Entries provided –
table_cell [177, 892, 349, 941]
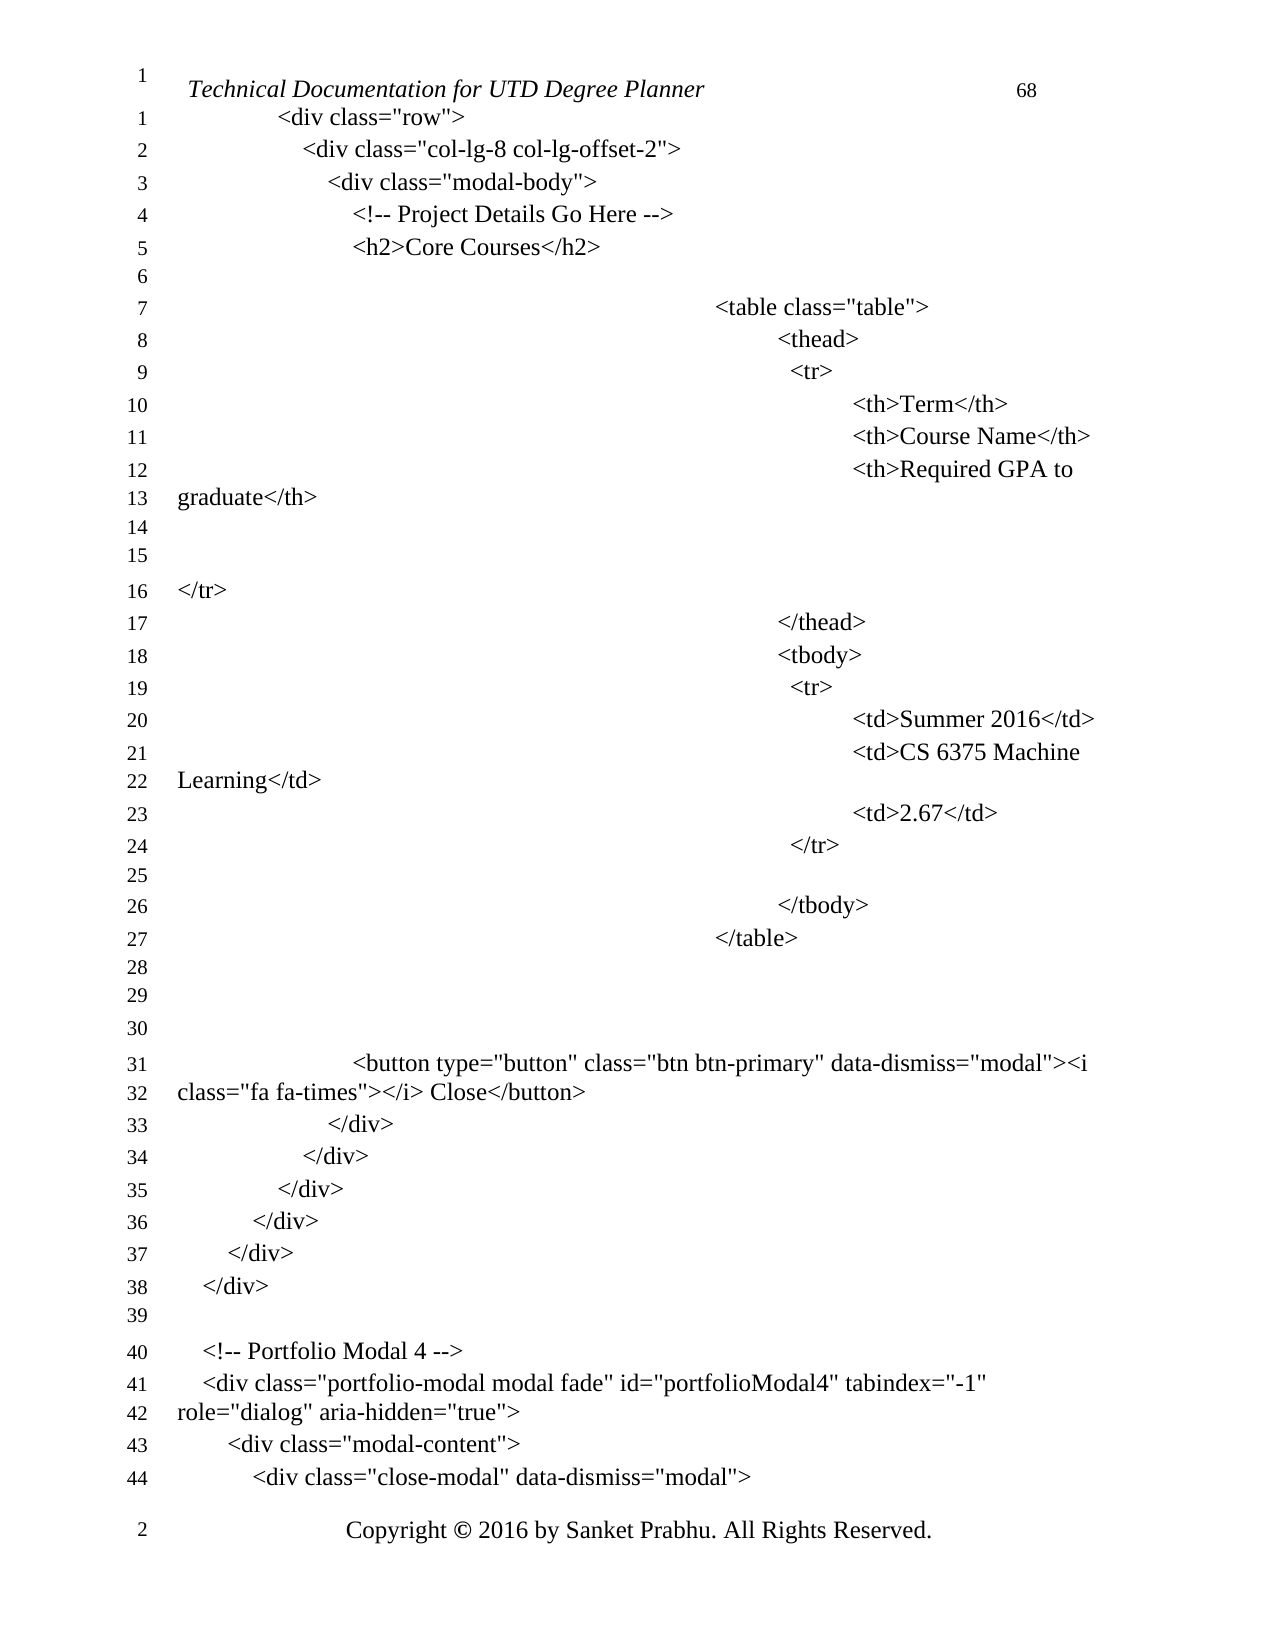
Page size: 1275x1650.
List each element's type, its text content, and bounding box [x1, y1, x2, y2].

text <td>2.67</td> [177, 798, 1099, 827]
text <div class="close-modal" data-dismiss="modal"> [177, 1462, 1099, 1490]
text </div> [177, 1109, 1099, 1138]
text </table> [177, 923, 1099, 952]
text <!-- Portfolio Modal 4 --> [177, 1336, 1099, 1364]
text <div class="modal-body"> [177, 167, 1099, 196]
text <div class="col-lg-8 col-lg-offset-2"> [177, 134, 1099, 163]
text <div class="modal-content"> [177, 1429, 1099, 1458]
text <th>Course Name</th> [177, 421, 1099, 450]
text <tr> [177, 356, 1099, 385]
text </tr> [177, 575, 1099, 604]
text <div class="portfolio-modal modal fade" id="portfolioModal4" tabindex="-1" role="dialog" aria-hidden="true"> [177, 1368, 1099, 1426]
text </div> [177, 1238, 1099, 1267]
text <td>Summer 2016</td> [177, 704, 1099, 733]
text <tbody> [177, 640, 1099, 668]
text <th>Term</th> [177, 389, 1099, 418]
text </tr> [177, 830, 1099, 859]
text <div class="row"> [177, 102, 1099, 131]
text <!-- Project Details Go Here --> [177, 199, 1099, 228]
text </tbody> [177, 891, 1099, 919]
text <table class="table"> [177, 292, 1099, 320]
text <td>CS 6375 Machine Learning</td> [177, 737, 1099, 794]
text </div> [177, 1271, 1099, 1300]
text </div> [177, 1206, 1099, 1235]
text <h2>Core Courses</h2> [177, 232, 1099, 260]
text </div> [177, 1141, 1099, 1170]
text <tr> [177, 672, 1099, 701]
text <thead> [177, 324, 1099, 353]
text <th>Required GPA to graduate</th> [177, 454, 1099, 511]
text <button type="button" class="btn btn-primary" data-dismiss="modal"><i class="fa fa-times"></i> Close</button> [177, 1048, 1099, 1105]
text </div> [177, 1174, 1099, 1202]
text </thead> [177, 607, 1099, 636]
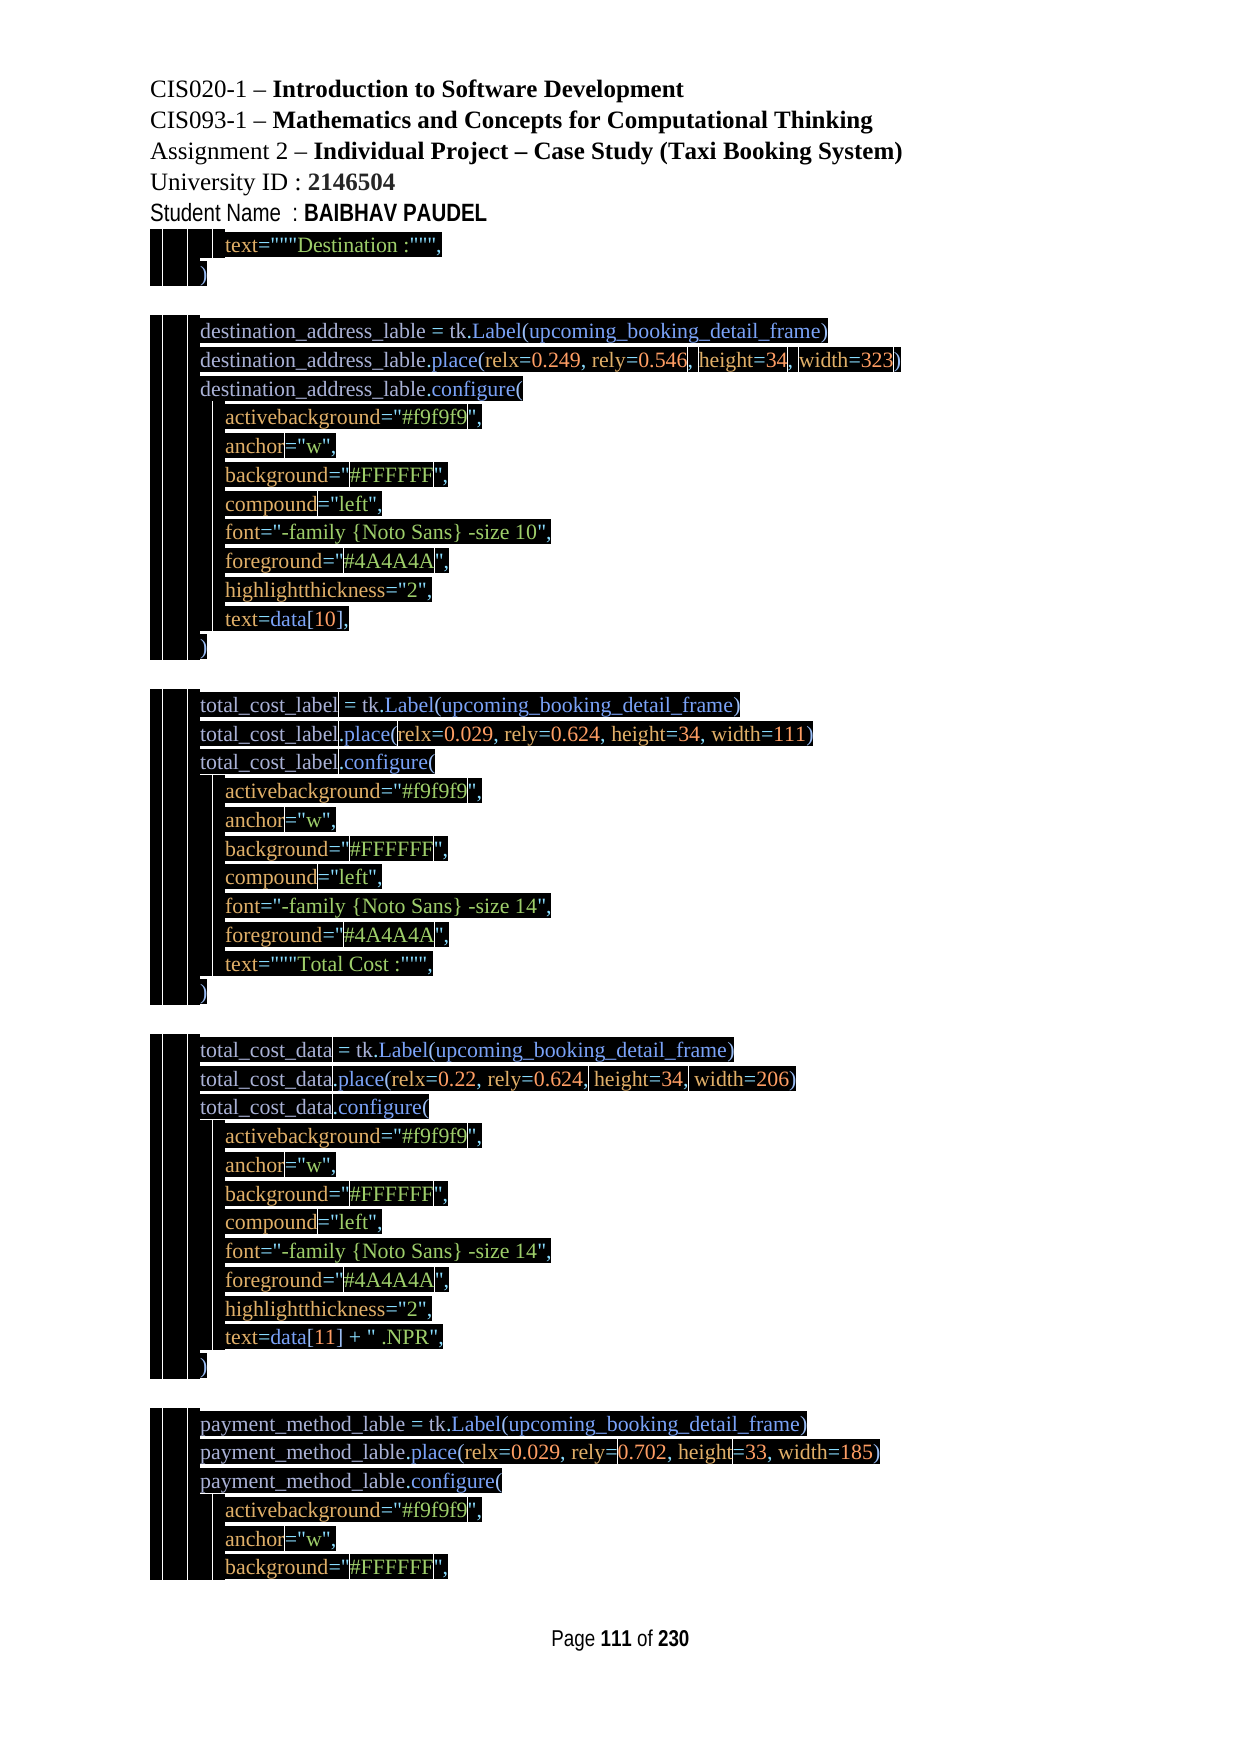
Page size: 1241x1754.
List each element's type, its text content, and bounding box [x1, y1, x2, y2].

text highlightthickness="2", [225, 1293, 1090, 1321]
text anchor="w", [225, 1523, 1090, 1551]
text font="-family {Noto Sans} -size 10", [225, 516, 1090, 545]
text total_cost_label.place(relx=0.029, rely=0.624, height=34, width=111) [200, 718, 1090, 746]
text foreground="#4A4A4A", [225, 545, 1090, 574]
text background="#FFFFFF", [225, 1551, 1090, 1580]
text background="#FFFFFF", [225, 1178, 1090, 1206]
text payment_method_lable = tk.Label(upcoming_booking_detail_frame) [200, 1408, 1090, 1436]
text payment_method_lable.configure( [200, 1465, 1090, 1494]
text activebackground="#f9f9f9", [225, 401, 1090, 430]
text destination_address_lable.configure( [200, 373, 1090, 401]
text compound="left", [225, 861, 1090, 890]
text destination_address_lable.place(relx=0.249, rely=0.546, height=34, width=323) [200, 344, 1090, 373]
text activebackground="#f9f9f9", [225, 775, 1090, 804]
text total_cost_data.configure( [200, 1091, 1090, 1120]
text text="""Total Cost :""", [225, 948, 1090, 976]
text foreground="#4A4A4A", [225, 1264, 1090, 1293]
text font="-family {Noto Sans} -size 14", [225, 1235, 1090, 1264]
text ) [200, 631, 1090, 660]
text total_cost_data = tk.Label(upcoming_booking_detail_frame) [200, 1034, 1090, 1063]
text total_cost_data.place(relx=0.22, rely=0.624, height=34, width=206) [200, 1063, 1090, 1091]
text background="#FFFFFF", [225, 833, 1090, 861]
text total_cost_label.configure( [200, 746, 1090, 775]
text text=data[11] + " .NPR", [225, 1321, 1090, 1350]
text text=data[10], [225, 603, 1090, 631]
text anchor="w", [225, 430, 1090, 459]
text ) [200, 258, 1090, 286]
text highlightthickness="2", [225, 574, 1090, 603]
text ) [200, 976, 1090, 1005]
text payment_method_lable.place(relx=0.029, rely=0.702, height=33, width=185) [200, 1436, 1090, 1465]
text anchor="w", [225, 804, 1090, 833]
text compound="left", [225, 488, 1090, 516]
text destination_address_lable = tk.Label(upcoming_booking_detail_frame) [200, 315, 1090, 344]
text activebackground="#f9f9f9", [225, 1120, 1090, 1149]
text ) [200, 1350, 1090, 1379]
text total_cost_label = tk.Label(upcoming_booking_detail_frame) [200, 689, 1090, 718]
text compound="left", [225, 1206, 1090, 1235]
text activebackground="#f9f9f9", [225, 1494, 1090, 1523]
text foreground="#4A4A4A", [225, 919, 1090, 948]
text background="#FFFFFF", [225, 459, 1090, 488]
text anchor="w", [225, 1149, 1090, 1178]
text font="-family {Noto Sans} -size 14", [225, 890, 1090, 919]
text text="""Destination :""", [225, 229, 1090, 258]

Required action – Your answer must be the full listing, copied exactly, with no pictures in it.

Solution to the exercise –
table_cell [177, 892, 349, 941]
Page size: 1275x1650.
List each element's type, its text content, and bounding box [x1, y1, x2, y2].

text <td>2.67</td> [177, 798, 1099, 827]
text <div class="close-modal" data-dismiss="modal"> [177, 1462, 1099, 1490]
text </div> [177, 1109, 1099, 1138]
text </table> [177, 923, 1099, 952]
text <!-- Portfolio Modal 4 --> [177, 1336, 1099, 1364]
text <div class="modal-body"> [177, 167, 1099, 196]
text <div class="col-lg-8 col-lg-offset-2"> [177, 134, 1099, 163]
text <div class="modal-content"> [177, 1429, 1099, 1458]
text <th>Course Name</th> [177, 421, 1099, 450]
text <tr> [177, 356, 1099, 385]
text </tr> [177, 575, 1099, 604]
text <div class="portfolio-modal modal fade" id="portfolioModal4" tabindex="-1" role="dialog" aria-hidden="true"> [177, 1368, 1099, 1426]
text </div> [177, 1238, 1099, 1267]
text <td>Summer 2016</td> [177, 704, 1099, 733]
text <tbody> [177, 640, 1099, 668]
text <th>Term</th> [177, 389, 1099, 418]
text </tr> [177, 830, 1099, 859]
text <div class="row"> [177, 102, 1099, 131]
text <!-- Project Details Go Here --> [177, 199, 1099, 228]
text </tbody> [177, 891, 1099, 919]
text <table class="table"> [177, 292, 1099, 320]
text <td>CS 6375 Machine Learning</td> [177, 737, 1099, 794]
text </div> [177, 1271, 1099, 1300]
text </div> [177, 1206, 1099, 1235]
text <h2>Core Courses</h2> [177, 232, 1099, 260]
text </div> [177, 1141, 1099, 1170]
text <tr> [177, 672, 1099, 701]
text <thead> [177, 324, 1099, 353]
text <th>Required GPA to graduate</th> [177, 454, 1099, 511]
text <button type="button" class="btn btn-primary" data-dismiss="modal"><i class="fa fa-times"></i> Close</button> [177, 1048, 1099, 1105]
text </div> [177, 1174, 1099, 1202]
text </thead> [177, 607, 1099, 636]
Page size: 1241x1754.
List each element's type, its text content, and bounding box [x1, y1, x2, y2].

text highlightthickness="2", [225, 1293, 1090, 1321]
text anchor="w", [225, 1523, 1090, 1551]
text font="-family {Noto Sans} -size 10", [225, 516, 1090, 545]
text total_cost_label.place(relx=0.029, rely=0.624, height=34, width=111) [200, 718, 1090, 746]
text foreground="#4A4A4A", [225, 545, 1090, 574]
text background="#FFFFFF", [225, 1551, 1090, 1580]
text background="#FFFFFF", [225, 1178, 1090, 1206]
text payment_method_lable = tk.Label(upcoming_booking_detail_frame) [200, 1408, 1090, 1436]
text payment_method_lable.configure( [200, 1465, 1090, 1494]
text activebackground="#f9f9f9", [225, 401, 1090, 430]
text destination_address_lable.configure( [200, 373, 1090, 401]
text compound="left", [225, 861, 1090, 890]
text destination_address_lable.place(relx=0.249, rely=0.546, height=34, width=323) [200, 344, 1090, 373]
text activebackground="#f9f9f9", [225, 775, 1090, 804]
text total_cost_data.configure( [200, 1091, 1090, 1120]
text text="""Total Cost :""", [225, 948, 1090, 976]
text foreground="#4A4A4A", [225, 1264, 1090, 1293]
text font="-family {Noto Sans} -size 14", [225, 1235, 1090, 1264]
text ) [200, 631, 1090, 660]
text total_cost_data = tk.Label(upcoming_booking_detail_frame) [200, 1034, 1090, 1063]
text total_cost_data.place(relx=0.22, rely=0.624, height=34, width=206) [200, 1063, 1090, 1091]
text background="#FFFFFF", [225, 833, 1090, 861]
text total_cost_label.configure( [200, 746, 1090, 775]
text text=data[11] + " .NPR", [225, 1321, 1090, 1350]
text text=data[10], [225, 603, 1090, 631]
text anchor="w", [225, 430, 1090, 459]
text ) [200, 258, 1090, 286]
text highlightthickness="2", [225, 574, 1090, 603]
text ) [200, 976, 1090, 1005]
text payment_method_lable.place(relx=0.029, rely=0.702, height=33, width=185) [200, 1436, 1090, 1465]
text anchor="w", [225, 804, 1090, 833]
text compound="left", [225, 488, 1090, 516]
text destination_address_lable = tk.Label(upcoming_booking_detail_frame) [200, 315, 1090, 344]
text activebackground="#f9f9f9", [225, 1120, 1090, 1149]
text ) [200, 1350, 1090, 1379]
text total_cost_label = tk.Label(upcoming_booking_detail_frame) [200, 689, 1090, 718]
text compound="left", [225, 1206, 1090, 1235]
text activebackground="#f9f9f9", [225, 1494, 1090, 1523]
text foreground="#4A4A4A", [225, 919, 1090, 948]
text background="#FFFFFF", [225, 459, 1090, 488]
text anchor="w", [225, 1149, 1090, 1178]
text font="-family {Noto Sans} -size 14", [225, 890, 1090, 919]
text text="""Destination :""", [225, 229, 1090, 258]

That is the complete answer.